= Elizabethan leisure =

In the Elizabethan era (1558–1603), there was a wide range of leisure activities entertaining both the nobility and the common classes. Among these leisure activities were animal fighting, team sports, individual sports, games, dramatics, music and the arts.

==Blood sports==
A variety of pastimes which would now be considered blood sports were popular. Cock fighting was a common pastime, and the bets on this game could amount to thousands of pounds, an exorbitant amount of money in those days, and many respectable gentlemen lost all their money this way. Henry VIII had a royal cockpit built at one of his palaces.

Young boys on Shrove Tuesday would normally bring in their own fighting rooster and would spend the afternoon at school placing bets on which rooster would win. The most famous cock-pit in London was in Drury Lane, and most towns and villages had their own pit.

There were other common animal sports: bear-baiting, bullfighting, dog fighting, and cock throwing.
Bowls was also extremely popular in the Elizabethan era.

==Hunting==
Various types of hunting were popular with the nobility. The stag, boar, roe, buck, badgers, otters, hares, and foxes were also hunted. Greyhounds and Irish Wolfhounds were common for hunting.

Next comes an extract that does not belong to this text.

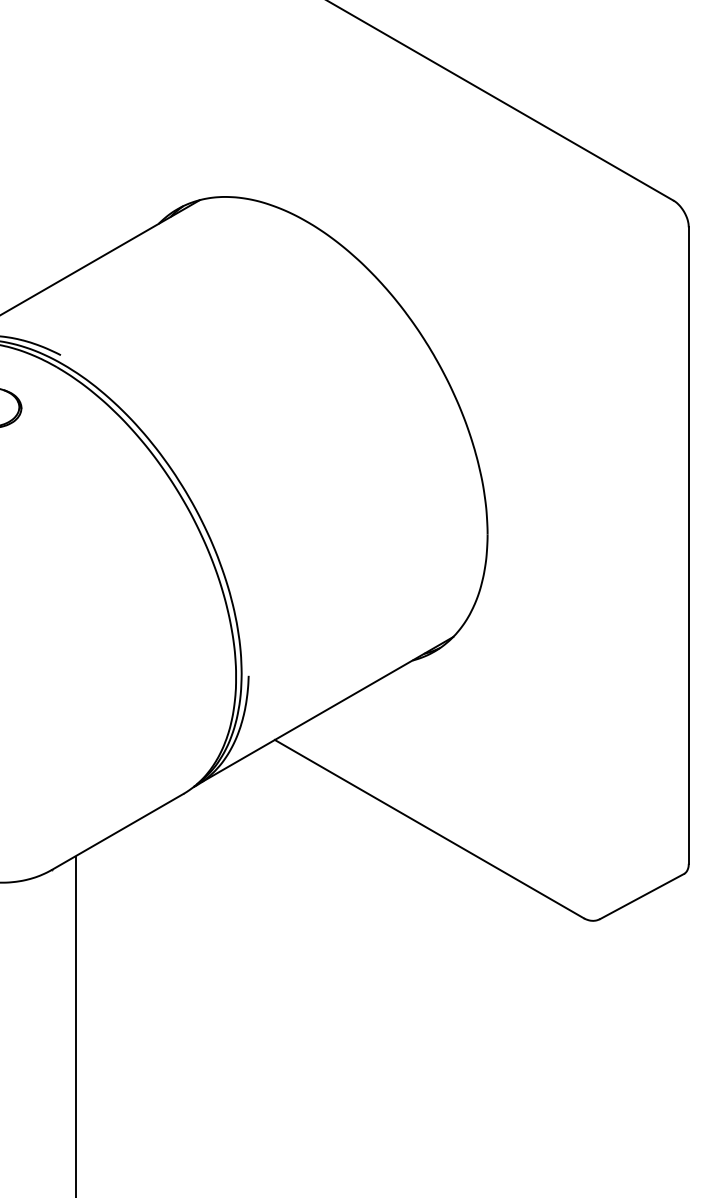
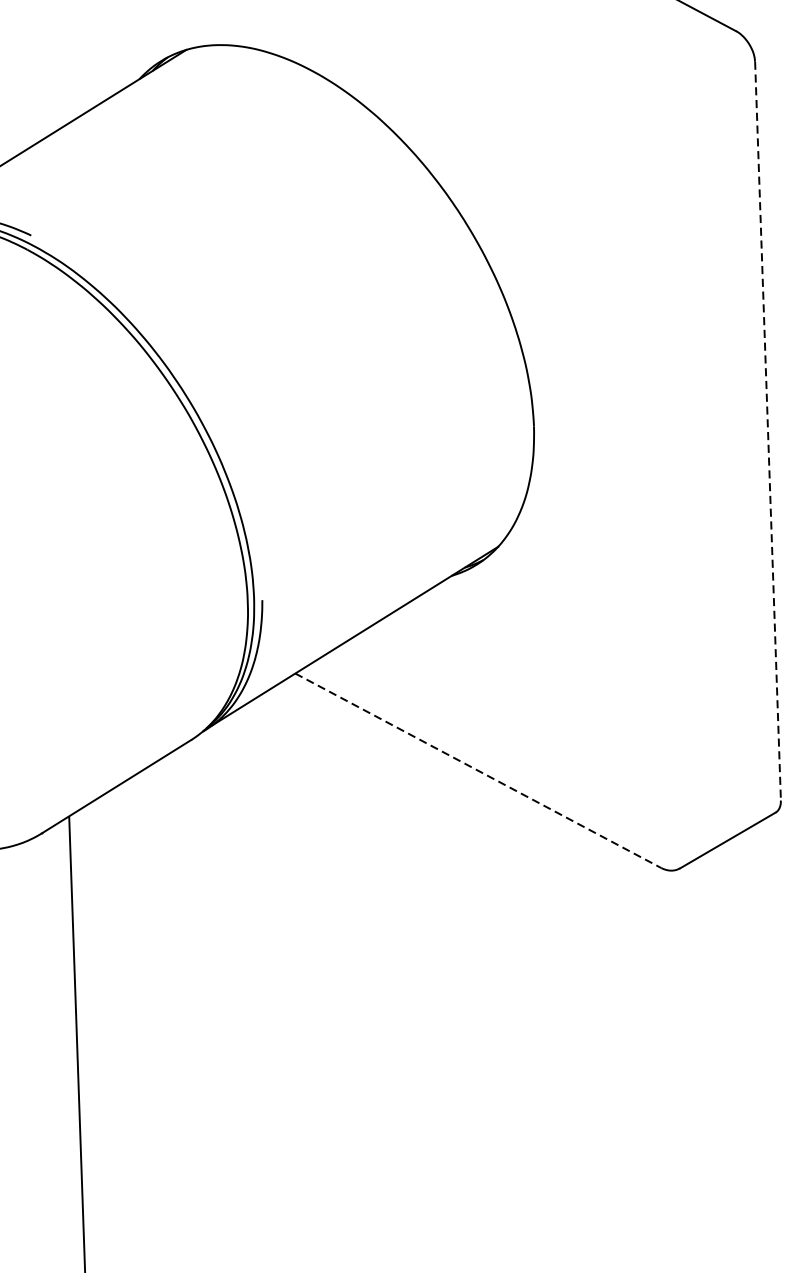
line: (688, 546) -> (767, 432), solid -> dashed
line: (429, 829) -> (478, 771), solid -> dashed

For the upper class, hawking was a popular sport. Much time was spent on training a hawk or falcon, and keeping it in good condition, requiring many pieces of expensive, specialized equipment, making it too expensive for the lower classes.

Queen Elizabeth I was very fond of both hunting and hawking.

==Team sports==
Elizabethan style football was comparable to the present-day sports of rugby union and rugby league. Two teams rushed against each other, trying to get the "ball" in through the goalposts. "Cudgels" was also a popular sport among young men. A type of stick fighting, it was a sport effectively training for sword fighting, but using wooden wasters or simple cudgels.

===Music and dance===
Music was greatly enjoyed throughout this era, as seen through quite a few family evenings including musical performances. Children were taught to sing and dance at a very early age and became used to performing in public during such evenings. Keyboard instruments such as harpsichords, clavichords, dulcimers and virginals were played. Woodwind instruments like woodsy, crumhorns, flutes and stringed instruments such as lutes and rebecs were also widely used.

Court dances included the pavane and galliard, the almain and the volta, whilst among popular dances were the branle, The Barley-Break (a setting by William Byrd is in My Ladye Nevells Booke), Nobody’s Jig (of which a version was set by Richard Farnaby) and the Shake-a-Trot.